**Record extracts**

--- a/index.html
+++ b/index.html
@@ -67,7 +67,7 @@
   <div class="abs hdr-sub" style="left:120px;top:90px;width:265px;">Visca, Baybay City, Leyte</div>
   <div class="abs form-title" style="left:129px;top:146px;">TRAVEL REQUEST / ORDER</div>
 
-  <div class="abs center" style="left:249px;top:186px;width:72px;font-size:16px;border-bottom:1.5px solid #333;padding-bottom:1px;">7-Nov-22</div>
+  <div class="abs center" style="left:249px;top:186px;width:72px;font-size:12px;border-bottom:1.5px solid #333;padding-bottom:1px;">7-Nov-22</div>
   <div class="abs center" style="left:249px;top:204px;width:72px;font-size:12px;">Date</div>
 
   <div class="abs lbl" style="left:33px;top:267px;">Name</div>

**Activity**
Every entry is to be restated exactly, with no line dropped.

**Output of the exercise**
--- a/index.html
+++ b/index.html
@@ -67,7 +67,7 @@
   <div class="abs hdr-sub" style="left:120px;top:90px;width:265px;">Visca, Baybay City, Leyte</div>
   <div class="abs form-title" style="left:129px;top:146px;">TRAVEL REQUEST / ORDER</div>
 
-  <div class="abs center" style="left:249px;top:186px;width:72px;font-size:16px;border-bottom:1.5px solid #333;padding-bottom:1px;">7-Nov-22</div>
+  <div class="abs center" style="left:249px;top:186px;width:72px;font-size:12px;border-bottom:1.5px solid #333;padding-bottom:1px;">7-Nov-22</div>
   <div class="abs center" style="left:249px;top:204px;width:72px;font-size:12px;">Date</div>
 
   <div class="abs lbl" style="left:33px;top:267px;">Name</div>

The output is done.